EXERCISE DESCRIPTION:
Everything from the first line of the data through the line with "niveau de liquide" is to be echoed exactly, minus the pictures.

DATA LISTING:
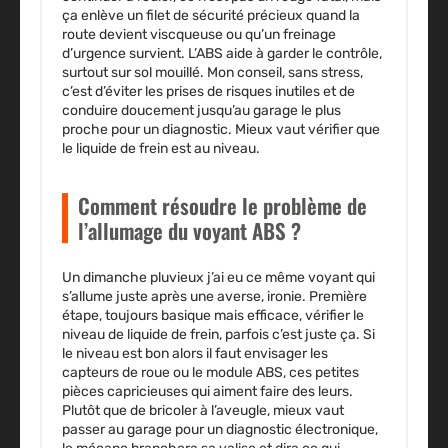
ça enlève un filet de sécurité précieux quand la
route devient viscqueuse ou qu’un freinage
d’urgence survient. L’ABS aide à garder le contrôle,
surtout sur sol mouillé. Mon conseil, sans stress,
c’est d’éviter les prises de risques inutiles et de
conduire doucement jusqu’au garage le plus
proche pour un diagnostic. Mieux vaut vérifier que
le liquide de frein est au niveau.
Comment résoudre le problème de
l’allumage du voyant ABS ?
Un dimanche pluvieux j’ai eu ce même voyant qui
s’allume juste après une averse, ironie. Première
étape, toujours basique mais efficace, vérifier le
niveau de liquide de frein, parfois c’est juste ça. Si
le niveau est bon alors il faut envisager les
capteurs de roue ou le module ABS, ces petites
pièces capricieuses qui aiment faire des leurs.
Plutôt que de bricoler à l’aveugle, mieux vaut
passer au garage pour un diagnostic électronique,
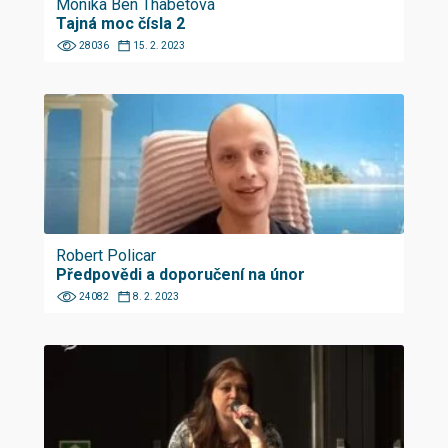
Monika Ben Thabetová
Tajná moc čísla 2
28036
15. 2. 2023
Robert Policar
Předpovědi a doporučení na únor
24082
8. 2. 2023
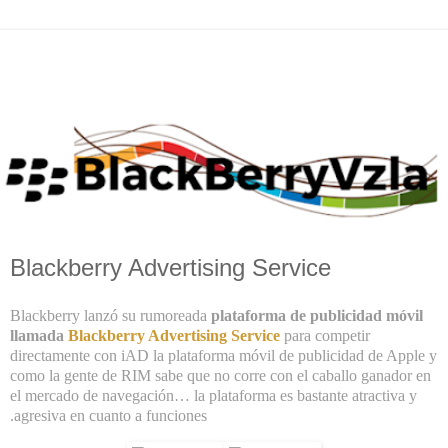
Blackberry Advertising Service
Blackberry lanzó su rumoreada
plataforma de publicidad móvil
llamada
Blackberry Advertising Service
para competir
directamente con
iAD la plataforma móvil de publicidad de Apple
y
como la gente de RIM sabe que no corre con el caballo ganador en
el mercado de navegación… la plataforma es bastante atractiva y
.agresiva en cuanto a funciones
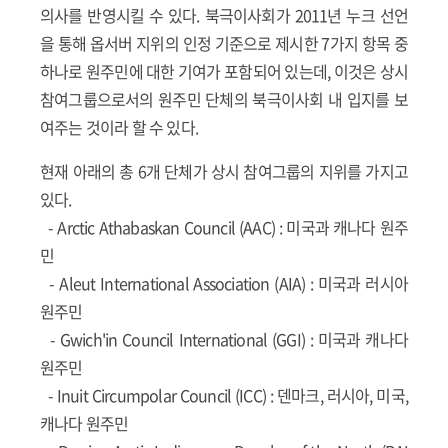
의사를 반영시킬 수 있다. 북극이사회가 2011년 누크 선언
을 통해 옵서버 지위의 인정 기준으로 제시한 7가지 항목 중
하나로 원주민에 대한 기여가 포함되어 있는데, 이것은 상시
참여그룹으로서의 원주민 단체의 북극이사회 내 입지를 보
여주는 것이라 할 수 있다.
현재 아래의 총 6개 단체가 상시 참여그룹의 지위를 가지고
있다.
-
Arctic Athabaskan Council (AAC)
: 미국과 캐나다 원주
민
-
Aleut International Association (AIA)
: 미국과 러시아
원주민
-
Gwich'in Council International (GGI)
: 미국과 캐나다
원주민
-
Inuit Circumpolar Council (ICC)
: 덴마크, 러시아, 미국,
캐나다 원주민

WRITTEN RESPONSE:
ça enlève un filet de sécurité précieux quand la
route devient viscqueuse ou qu’un freinage
d’urgence survient. L’ABS aide à garder le contrôle,
surtout sur sol mouillé. Mon conseil, sans stress,
c’est d’éviter les prises de risques inutiles et de
conduire doucement jusqu’au garage le plus
proche pour un diagnostic. Mieux vaut vérifier que
le liquide de frein est au niveau.
Comment résoudre le problème de
l’allumage du voyant ABS ?
Un dimanche pluvieux j’ai eu ce même voyant qui
s’allume juste après une averse, ironie. Première
étape, toujours basique mais efficace, vérifier le
niveau de liquide de frein, parfois c’est juste ça. Si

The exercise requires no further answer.